Мы так и добежали до военного вокзала. Как раз привезли призывников, и можно будет с ними проскочить в поезд. Мы ждали, лежали рядом на песке, как когда-то. Мы снова хотели друг друга и снова не могли ничего сделать. Не то, чтоб такая нравственность высокая, просто я не могу себе вообразить, что мой сын будет расти здесь без меня. Нет. А оставаться опять нельзя. Атака на алгоритм не забывается. Искусственный интеллект всё помнит. Надо отключить такие мысли. Здесь могут услышать, хоть и вокзал, но людей-то мало. А у призывников, у них какие мысли, кроме как о девках?
«А сам какой?» - спросила Мадлен, и глаза её смеялись. И мы целовались, как сумасшедшие, пока поезд не дал сигнал к погрузке людей по вагонам. И я шел, и был уже не заметным, и ноги были, как ватные. Потому что через силу шел. И знал, что она идёт в свой цех и плачет. Опять. Как 20 лет назад.

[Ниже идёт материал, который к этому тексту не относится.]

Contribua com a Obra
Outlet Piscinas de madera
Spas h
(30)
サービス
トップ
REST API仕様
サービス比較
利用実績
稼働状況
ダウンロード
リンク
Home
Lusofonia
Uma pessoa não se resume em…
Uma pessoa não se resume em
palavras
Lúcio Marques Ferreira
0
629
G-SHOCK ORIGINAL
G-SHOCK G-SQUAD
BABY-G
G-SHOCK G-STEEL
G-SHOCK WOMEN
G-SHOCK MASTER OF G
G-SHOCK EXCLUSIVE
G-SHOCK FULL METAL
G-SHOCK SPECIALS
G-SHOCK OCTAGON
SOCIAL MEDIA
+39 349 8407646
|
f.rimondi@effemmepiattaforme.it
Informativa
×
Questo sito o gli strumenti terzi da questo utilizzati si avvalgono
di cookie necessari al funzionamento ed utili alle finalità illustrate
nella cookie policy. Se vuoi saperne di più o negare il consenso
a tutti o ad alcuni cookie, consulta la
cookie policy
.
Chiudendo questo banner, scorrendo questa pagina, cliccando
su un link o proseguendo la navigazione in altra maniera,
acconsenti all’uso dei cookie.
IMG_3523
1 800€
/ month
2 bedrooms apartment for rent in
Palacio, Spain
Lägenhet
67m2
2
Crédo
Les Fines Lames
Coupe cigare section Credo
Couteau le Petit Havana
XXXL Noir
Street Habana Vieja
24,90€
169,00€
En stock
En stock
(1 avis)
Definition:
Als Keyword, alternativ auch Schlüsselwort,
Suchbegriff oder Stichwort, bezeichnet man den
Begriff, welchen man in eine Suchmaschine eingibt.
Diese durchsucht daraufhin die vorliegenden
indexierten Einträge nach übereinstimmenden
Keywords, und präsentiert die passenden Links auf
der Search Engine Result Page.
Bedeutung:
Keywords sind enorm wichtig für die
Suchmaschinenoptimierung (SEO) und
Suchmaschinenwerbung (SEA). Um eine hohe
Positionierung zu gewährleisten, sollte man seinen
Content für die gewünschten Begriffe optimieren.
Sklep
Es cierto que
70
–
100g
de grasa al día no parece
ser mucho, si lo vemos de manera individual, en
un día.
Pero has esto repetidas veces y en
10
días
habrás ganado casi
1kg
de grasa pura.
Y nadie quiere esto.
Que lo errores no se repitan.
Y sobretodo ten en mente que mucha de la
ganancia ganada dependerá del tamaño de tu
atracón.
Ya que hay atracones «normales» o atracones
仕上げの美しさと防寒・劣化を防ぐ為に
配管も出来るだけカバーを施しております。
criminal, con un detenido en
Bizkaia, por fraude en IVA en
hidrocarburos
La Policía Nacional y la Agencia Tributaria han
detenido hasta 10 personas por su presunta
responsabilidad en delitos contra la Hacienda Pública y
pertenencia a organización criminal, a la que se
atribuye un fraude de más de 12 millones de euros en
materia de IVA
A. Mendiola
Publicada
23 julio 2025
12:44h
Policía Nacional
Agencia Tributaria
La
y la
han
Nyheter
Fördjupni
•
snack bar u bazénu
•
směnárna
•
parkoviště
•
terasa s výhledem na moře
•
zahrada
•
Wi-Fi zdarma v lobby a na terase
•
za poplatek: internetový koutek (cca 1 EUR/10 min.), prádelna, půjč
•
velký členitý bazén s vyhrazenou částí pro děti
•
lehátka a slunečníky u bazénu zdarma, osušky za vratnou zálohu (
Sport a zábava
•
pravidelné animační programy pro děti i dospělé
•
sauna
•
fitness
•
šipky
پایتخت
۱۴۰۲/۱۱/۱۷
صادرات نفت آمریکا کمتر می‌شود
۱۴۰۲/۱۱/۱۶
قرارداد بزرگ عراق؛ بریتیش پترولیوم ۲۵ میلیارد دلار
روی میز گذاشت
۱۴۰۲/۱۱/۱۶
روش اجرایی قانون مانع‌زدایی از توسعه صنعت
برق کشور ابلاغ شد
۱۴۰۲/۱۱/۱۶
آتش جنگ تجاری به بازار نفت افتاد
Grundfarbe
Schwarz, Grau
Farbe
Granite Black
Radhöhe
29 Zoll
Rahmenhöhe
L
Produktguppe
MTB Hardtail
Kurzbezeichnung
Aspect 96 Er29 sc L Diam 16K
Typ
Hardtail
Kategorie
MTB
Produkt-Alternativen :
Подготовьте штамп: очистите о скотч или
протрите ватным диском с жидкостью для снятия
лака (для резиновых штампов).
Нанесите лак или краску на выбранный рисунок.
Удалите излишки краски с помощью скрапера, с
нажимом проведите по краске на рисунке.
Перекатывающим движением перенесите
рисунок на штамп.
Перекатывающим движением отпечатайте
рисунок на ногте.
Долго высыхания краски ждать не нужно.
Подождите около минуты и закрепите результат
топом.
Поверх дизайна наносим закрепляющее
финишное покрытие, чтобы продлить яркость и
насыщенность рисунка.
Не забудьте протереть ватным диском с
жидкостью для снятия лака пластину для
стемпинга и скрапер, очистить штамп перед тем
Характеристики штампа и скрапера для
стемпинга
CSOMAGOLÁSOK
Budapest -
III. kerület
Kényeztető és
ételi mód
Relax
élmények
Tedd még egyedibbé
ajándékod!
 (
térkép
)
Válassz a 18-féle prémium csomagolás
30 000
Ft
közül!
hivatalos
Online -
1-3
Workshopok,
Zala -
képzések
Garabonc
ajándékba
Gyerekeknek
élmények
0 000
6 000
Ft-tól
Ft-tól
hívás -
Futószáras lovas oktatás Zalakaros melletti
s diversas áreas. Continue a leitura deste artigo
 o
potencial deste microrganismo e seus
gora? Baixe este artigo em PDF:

Чертова игра! Тоже вот, называется «управляемый сон». Какой он, к черту, управляемый, когда так больно-то?
В вагоне я по-настоящему уснул. И лес был уже не настоящим. А слова во сне были настоящими, на от Алгоритма, выше откуда-то.
Возьми у Бога жизнь взаймы.
Взрасти цветок, дитя, Вселенную.
Из деревянного полена ключ вырежь для дверей из тьмы.
Бог даждь нам днесь отдать долги.
Собрать плоды и срезать розы.
И тихо охнув - "Аве, Озе!" - Пер Гюнт вернется на круги.
Ниссан. Светлеют небеса.
Короче ночи, дни длиннее.
Он должен был проститься с нею, но так ей и не написал.
...во сне я падаю, как снег.
Во сне я с неба возвращаюсь.
Во сне она меня прощает, за всё, что неподвластно мне.